WHAT IS NEEDED: When scanning the data, count every line with "waterway" in it, and report only the resulting number.

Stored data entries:
^^^^

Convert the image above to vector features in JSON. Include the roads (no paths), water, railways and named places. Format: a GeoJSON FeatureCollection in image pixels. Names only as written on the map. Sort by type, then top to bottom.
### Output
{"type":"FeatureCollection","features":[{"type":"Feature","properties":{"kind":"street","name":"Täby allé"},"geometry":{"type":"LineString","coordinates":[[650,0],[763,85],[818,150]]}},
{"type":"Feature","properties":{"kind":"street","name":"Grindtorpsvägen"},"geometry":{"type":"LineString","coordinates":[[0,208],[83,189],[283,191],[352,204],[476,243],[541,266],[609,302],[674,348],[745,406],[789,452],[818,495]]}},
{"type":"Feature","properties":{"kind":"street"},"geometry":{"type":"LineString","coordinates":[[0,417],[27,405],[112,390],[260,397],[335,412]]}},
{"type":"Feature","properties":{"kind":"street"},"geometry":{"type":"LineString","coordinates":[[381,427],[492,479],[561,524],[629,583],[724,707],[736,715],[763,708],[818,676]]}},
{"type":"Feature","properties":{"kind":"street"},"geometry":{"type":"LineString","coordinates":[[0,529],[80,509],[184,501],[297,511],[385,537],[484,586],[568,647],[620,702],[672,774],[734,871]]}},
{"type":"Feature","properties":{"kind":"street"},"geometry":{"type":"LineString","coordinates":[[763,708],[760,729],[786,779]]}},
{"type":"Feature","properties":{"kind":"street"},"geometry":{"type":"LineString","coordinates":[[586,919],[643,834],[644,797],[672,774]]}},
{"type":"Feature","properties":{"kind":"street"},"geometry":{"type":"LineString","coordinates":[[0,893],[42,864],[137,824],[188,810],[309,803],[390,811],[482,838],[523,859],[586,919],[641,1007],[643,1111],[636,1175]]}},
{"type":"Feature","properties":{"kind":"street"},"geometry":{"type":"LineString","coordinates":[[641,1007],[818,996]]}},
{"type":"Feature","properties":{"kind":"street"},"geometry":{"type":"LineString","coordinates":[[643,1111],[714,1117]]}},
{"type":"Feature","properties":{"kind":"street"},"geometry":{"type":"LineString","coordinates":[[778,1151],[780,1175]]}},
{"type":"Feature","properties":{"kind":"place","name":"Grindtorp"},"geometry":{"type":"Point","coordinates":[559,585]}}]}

^^^^

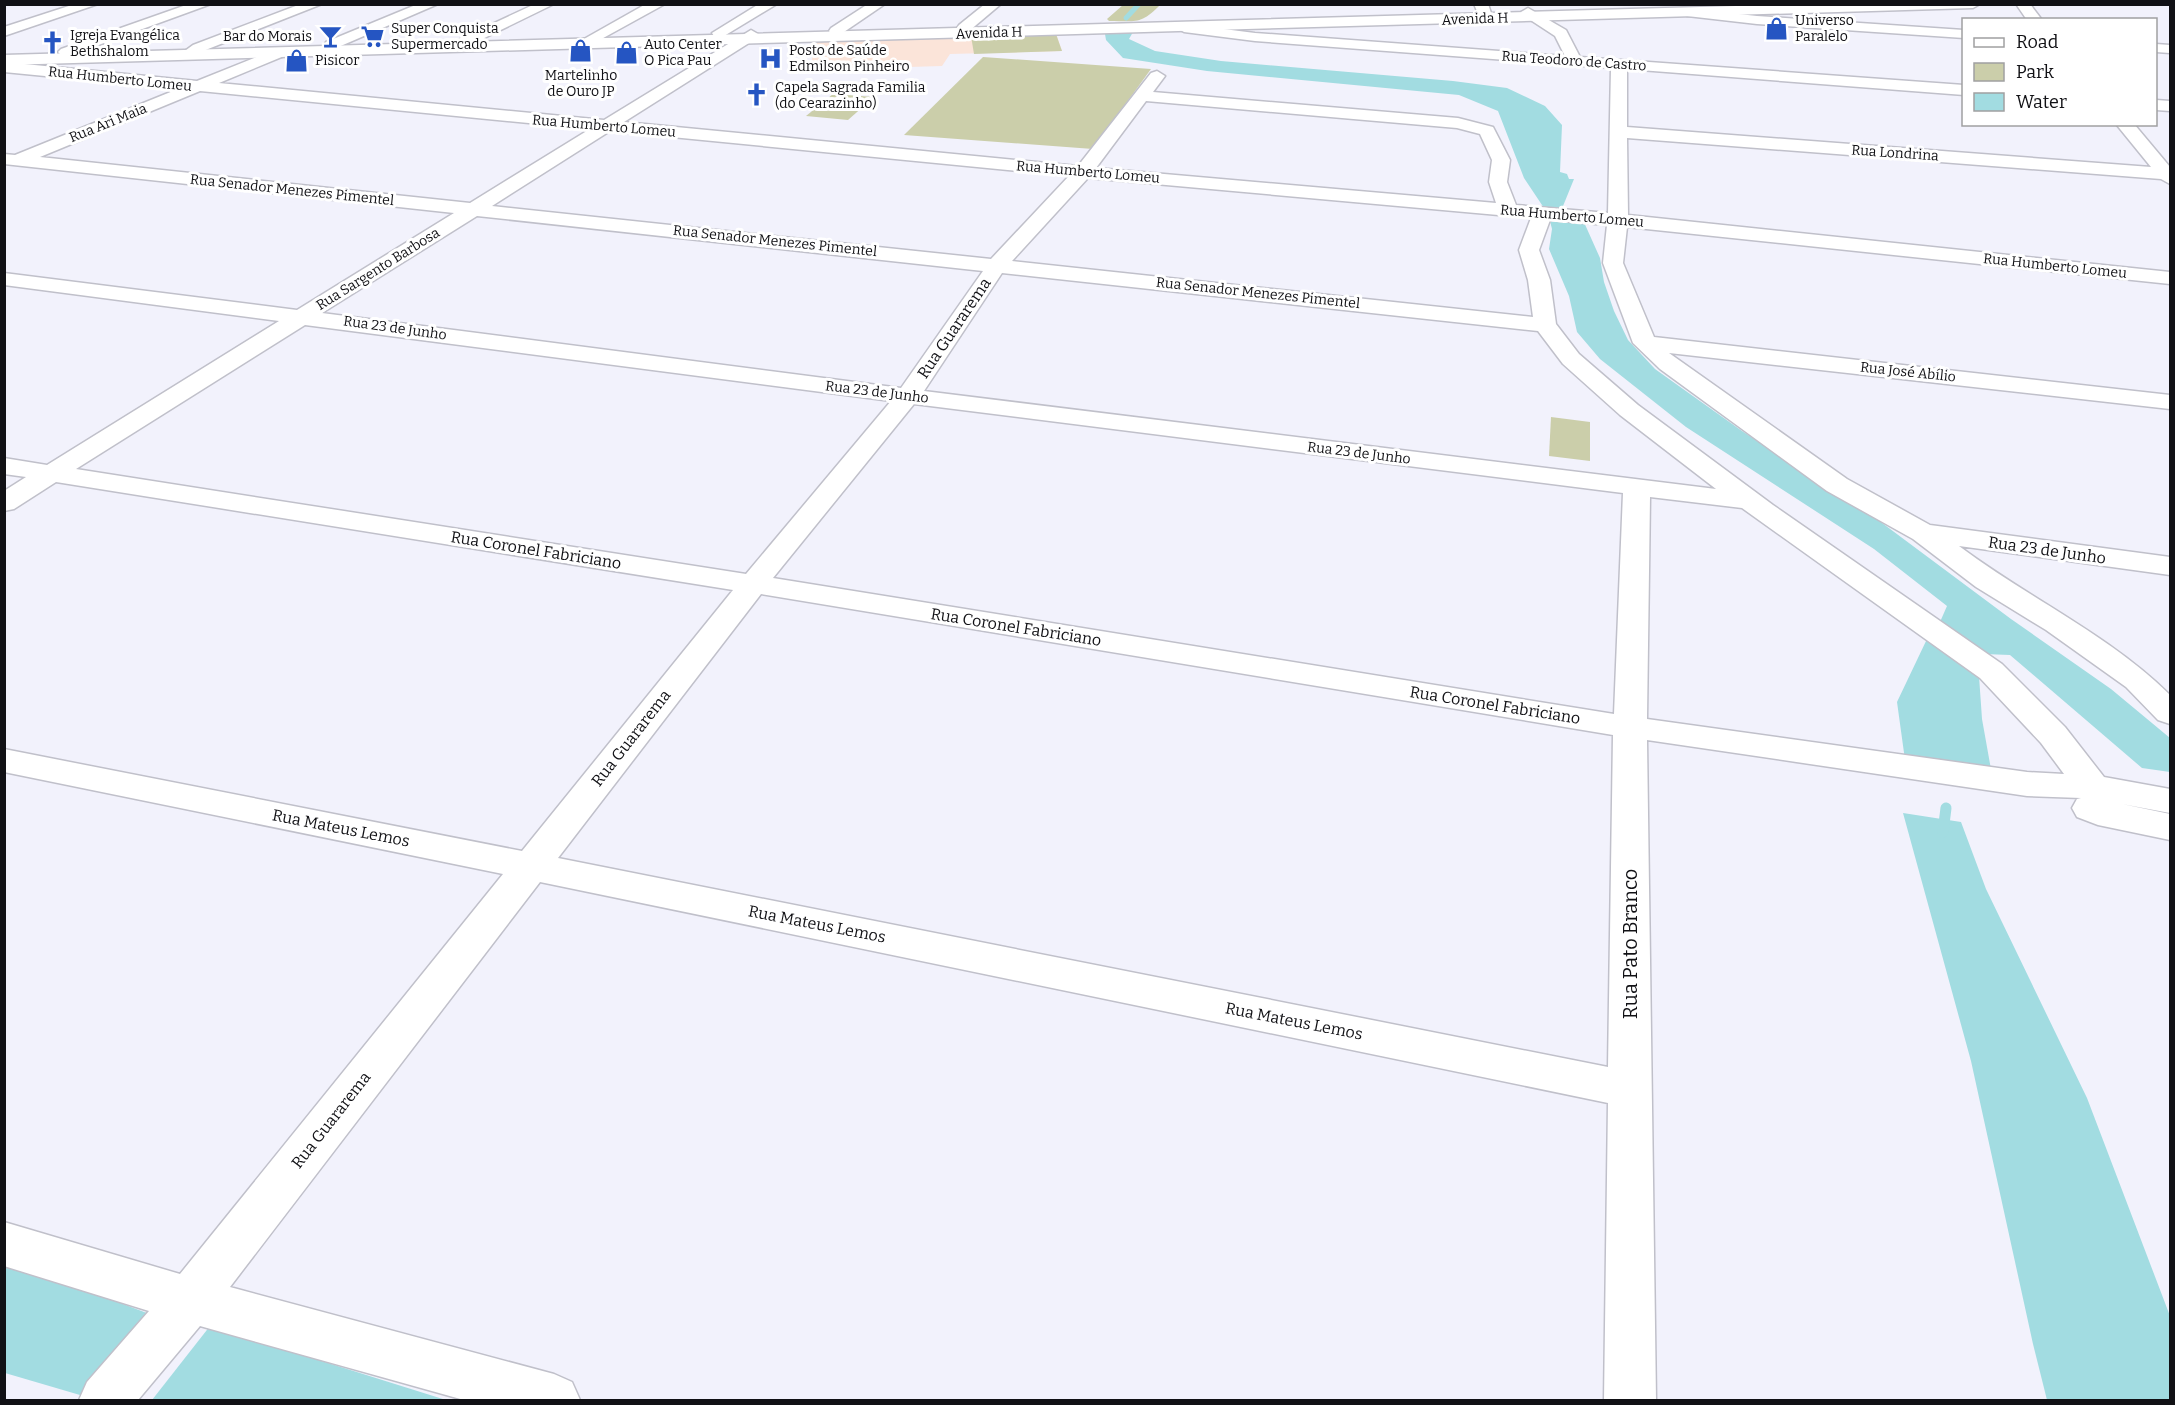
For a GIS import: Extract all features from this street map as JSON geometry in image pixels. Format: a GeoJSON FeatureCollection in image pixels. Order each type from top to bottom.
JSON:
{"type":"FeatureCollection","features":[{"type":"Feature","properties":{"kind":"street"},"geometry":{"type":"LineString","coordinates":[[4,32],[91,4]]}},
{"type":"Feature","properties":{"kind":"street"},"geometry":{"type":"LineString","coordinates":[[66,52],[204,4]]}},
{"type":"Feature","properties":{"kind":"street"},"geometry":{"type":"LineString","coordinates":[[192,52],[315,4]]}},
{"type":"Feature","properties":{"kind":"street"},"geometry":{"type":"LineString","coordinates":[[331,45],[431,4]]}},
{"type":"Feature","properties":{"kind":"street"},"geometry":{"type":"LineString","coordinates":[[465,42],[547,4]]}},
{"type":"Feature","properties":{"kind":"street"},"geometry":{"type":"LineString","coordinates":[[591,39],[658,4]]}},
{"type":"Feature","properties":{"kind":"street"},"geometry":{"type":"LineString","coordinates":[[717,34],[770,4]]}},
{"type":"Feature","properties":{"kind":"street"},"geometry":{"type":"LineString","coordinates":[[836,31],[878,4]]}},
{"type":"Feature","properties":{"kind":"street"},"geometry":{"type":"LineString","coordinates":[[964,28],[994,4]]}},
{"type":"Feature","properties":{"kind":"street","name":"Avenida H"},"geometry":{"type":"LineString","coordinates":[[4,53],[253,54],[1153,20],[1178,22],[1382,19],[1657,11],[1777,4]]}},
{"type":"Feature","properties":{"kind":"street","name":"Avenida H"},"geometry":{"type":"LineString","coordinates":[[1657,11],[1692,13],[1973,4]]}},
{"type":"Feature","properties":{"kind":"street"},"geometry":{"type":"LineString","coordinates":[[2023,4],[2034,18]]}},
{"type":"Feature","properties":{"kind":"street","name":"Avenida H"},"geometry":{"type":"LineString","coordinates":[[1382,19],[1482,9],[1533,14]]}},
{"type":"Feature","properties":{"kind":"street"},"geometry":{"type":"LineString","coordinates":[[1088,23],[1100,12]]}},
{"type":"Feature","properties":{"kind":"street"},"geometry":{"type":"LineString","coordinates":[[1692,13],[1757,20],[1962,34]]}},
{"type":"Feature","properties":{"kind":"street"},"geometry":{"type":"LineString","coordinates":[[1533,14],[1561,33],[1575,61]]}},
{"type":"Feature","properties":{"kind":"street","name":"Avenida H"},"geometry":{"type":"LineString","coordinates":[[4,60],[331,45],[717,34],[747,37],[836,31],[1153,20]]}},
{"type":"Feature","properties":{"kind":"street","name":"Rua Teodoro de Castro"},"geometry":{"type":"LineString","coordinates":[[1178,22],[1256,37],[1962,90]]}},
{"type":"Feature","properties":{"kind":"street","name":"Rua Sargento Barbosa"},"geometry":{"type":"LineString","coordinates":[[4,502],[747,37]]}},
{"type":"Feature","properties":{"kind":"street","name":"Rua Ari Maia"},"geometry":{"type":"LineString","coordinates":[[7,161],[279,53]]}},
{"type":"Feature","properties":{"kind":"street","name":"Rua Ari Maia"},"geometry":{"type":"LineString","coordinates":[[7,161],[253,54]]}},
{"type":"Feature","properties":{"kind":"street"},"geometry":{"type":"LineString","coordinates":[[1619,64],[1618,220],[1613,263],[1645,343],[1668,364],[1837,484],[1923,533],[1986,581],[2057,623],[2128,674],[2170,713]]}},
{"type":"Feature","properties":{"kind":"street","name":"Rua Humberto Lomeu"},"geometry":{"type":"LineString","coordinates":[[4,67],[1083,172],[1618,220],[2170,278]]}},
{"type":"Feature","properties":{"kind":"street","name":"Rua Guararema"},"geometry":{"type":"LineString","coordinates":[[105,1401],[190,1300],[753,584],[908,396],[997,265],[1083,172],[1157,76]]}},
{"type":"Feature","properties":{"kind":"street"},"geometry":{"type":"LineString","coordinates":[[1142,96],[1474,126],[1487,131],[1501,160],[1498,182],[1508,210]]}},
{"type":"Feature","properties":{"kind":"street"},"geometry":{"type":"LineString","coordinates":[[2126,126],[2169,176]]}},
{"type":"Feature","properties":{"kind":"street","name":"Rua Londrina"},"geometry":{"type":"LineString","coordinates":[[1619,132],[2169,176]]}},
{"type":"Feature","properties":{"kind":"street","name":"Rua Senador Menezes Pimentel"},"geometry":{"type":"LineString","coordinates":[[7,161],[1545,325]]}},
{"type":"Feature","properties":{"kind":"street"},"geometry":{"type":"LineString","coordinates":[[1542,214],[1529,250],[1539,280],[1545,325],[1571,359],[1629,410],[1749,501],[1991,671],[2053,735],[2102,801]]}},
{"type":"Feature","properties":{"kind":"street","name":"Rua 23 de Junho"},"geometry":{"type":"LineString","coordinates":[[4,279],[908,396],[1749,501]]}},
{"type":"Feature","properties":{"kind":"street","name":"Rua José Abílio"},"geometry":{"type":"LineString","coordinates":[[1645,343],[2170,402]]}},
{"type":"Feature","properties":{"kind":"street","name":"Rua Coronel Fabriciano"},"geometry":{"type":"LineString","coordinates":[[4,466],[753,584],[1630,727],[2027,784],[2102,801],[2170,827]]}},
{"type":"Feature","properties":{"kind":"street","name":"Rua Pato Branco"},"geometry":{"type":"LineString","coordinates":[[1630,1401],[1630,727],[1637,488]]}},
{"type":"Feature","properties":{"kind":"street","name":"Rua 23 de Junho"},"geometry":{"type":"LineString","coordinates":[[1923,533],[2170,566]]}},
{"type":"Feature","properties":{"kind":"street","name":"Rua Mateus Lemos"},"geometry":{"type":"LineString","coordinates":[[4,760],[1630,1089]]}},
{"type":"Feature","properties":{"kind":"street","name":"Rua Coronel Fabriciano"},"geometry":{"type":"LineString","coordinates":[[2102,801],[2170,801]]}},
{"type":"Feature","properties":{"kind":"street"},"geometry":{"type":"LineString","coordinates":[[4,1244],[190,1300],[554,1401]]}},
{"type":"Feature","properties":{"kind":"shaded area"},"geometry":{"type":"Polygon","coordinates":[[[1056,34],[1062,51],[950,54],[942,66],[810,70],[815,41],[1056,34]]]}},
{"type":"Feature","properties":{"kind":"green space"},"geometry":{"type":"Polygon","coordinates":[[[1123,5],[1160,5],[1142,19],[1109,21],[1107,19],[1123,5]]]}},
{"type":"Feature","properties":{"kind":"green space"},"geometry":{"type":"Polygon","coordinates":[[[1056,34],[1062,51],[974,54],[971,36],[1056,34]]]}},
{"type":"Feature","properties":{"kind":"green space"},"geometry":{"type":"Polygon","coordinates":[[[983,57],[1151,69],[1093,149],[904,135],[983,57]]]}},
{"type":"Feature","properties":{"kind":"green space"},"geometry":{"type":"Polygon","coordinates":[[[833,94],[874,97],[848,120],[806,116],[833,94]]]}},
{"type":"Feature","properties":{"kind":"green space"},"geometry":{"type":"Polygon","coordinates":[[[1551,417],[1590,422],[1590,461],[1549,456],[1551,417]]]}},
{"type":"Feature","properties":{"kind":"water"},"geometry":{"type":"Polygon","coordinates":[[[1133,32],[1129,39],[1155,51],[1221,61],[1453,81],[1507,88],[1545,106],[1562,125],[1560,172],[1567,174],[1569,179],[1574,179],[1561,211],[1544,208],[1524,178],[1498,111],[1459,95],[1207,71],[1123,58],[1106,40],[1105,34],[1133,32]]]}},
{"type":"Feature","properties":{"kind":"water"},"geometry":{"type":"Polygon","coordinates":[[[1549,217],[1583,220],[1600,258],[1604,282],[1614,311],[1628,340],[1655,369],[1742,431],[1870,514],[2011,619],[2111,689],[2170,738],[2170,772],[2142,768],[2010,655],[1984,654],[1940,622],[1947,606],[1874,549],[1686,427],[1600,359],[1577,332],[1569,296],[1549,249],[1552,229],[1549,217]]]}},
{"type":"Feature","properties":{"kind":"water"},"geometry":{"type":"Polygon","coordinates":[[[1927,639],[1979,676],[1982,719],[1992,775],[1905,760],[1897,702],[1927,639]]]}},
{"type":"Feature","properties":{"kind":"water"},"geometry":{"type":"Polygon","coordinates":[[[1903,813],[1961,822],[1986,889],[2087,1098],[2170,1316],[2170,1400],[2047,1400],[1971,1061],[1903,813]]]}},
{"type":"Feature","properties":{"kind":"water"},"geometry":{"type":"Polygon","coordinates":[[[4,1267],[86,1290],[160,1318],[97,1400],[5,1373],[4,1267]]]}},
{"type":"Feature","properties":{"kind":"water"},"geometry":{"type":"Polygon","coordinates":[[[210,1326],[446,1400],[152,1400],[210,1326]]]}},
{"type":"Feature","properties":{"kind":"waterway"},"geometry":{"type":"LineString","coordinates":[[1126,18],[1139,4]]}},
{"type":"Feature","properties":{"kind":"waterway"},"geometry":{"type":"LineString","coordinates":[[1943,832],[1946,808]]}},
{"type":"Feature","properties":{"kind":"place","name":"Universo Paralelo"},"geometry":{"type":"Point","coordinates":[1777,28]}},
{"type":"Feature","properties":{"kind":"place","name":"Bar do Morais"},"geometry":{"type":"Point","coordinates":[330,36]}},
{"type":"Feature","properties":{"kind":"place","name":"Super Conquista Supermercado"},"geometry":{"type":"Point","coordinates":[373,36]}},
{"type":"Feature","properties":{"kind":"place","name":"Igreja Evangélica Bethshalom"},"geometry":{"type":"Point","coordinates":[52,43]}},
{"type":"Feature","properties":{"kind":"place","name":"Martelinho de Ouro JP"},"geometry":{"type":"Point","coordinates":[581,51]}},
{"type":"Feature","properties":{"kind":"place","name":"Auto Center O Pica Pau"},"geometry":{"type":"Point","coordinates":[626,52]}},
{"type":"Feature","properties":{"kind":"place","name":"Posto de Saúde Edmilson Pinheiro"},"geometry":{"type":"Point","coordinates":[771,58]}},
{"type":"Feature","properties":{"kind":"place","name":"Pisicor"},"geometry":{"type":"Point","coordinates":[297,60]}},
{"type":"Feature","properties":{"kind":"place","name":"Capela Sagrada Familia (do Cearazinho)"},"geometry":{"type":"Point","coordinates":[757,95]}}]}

^^^^

EXERCISE RESULT: 2